The mbsnoff function will return the substring of src that starts at off number of characters. No more than sn number of bytes of src will be examined. If the sn parameter is exhausted, a pointer to the next valid multibyte character sequence following the sn position is returned.

char *mbschr(char *src, wchar_t wc);

The mbschr function will return a substring pointing to the first occurrence of the character wc in the mutibyte string represented by src.

char *mbsnchr(char *src, size_t sn, int cn, wchar_t wc);

The mbschr function will return a substring pointing to the first occurrence of the character wc in the mutibyte string represented by src. No more than sn bytes of src will be examined and no more than cn characters will be converted. Either or both sn and cn may be -1 indicating the constraint should be ignored (no limit).

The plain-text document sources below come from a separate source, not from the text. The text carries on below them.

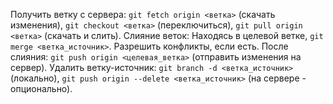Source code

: Получить ветку с сервера: `git fetch origin <ветка>` (скачать изменения), `git checkout <ветка>` (переключиться), `git pull origin <ветка>` (скачать и слить).
Слияние веток: Находясь в целевой ветке, `git merge <ветка_источник>`. Разрешить конфликты, если есть.
После слияния:  `git push origin <целевая_ветка>` (отправить изменения на сервер). Удалить ветку-источник: `git branch -d <ветка_источник>` (локально), `git push origin --delete <ветка_источник>` (на сервере - опционально).
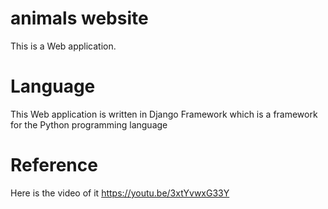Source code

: # animals website
This is a Web application.

# Language

This Web application is written in Django Framework which is a framework for the Python programming language 

# Reference
Here is the video of it
https://youtu.be/3xtYvwxG33Y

int mbswidth(const char *src, size_t sn, int wn);

The mbswidth function will return the number of display positions a multibyte sequence will occupy. No more than sn bytes of src will be examined and no more than wn display positions will be considered. Control characters are considered to occupy 1 display position (so there should be no control characters in the src string).

char *mbssub(char *src, size_t sn, int wn);

The mbssub function will return a substring of the multibyte sequence src that is no larger in size than sn and will occupy no more than wn display positions should it be printed on a mutilbyte (UTF-8) capable display.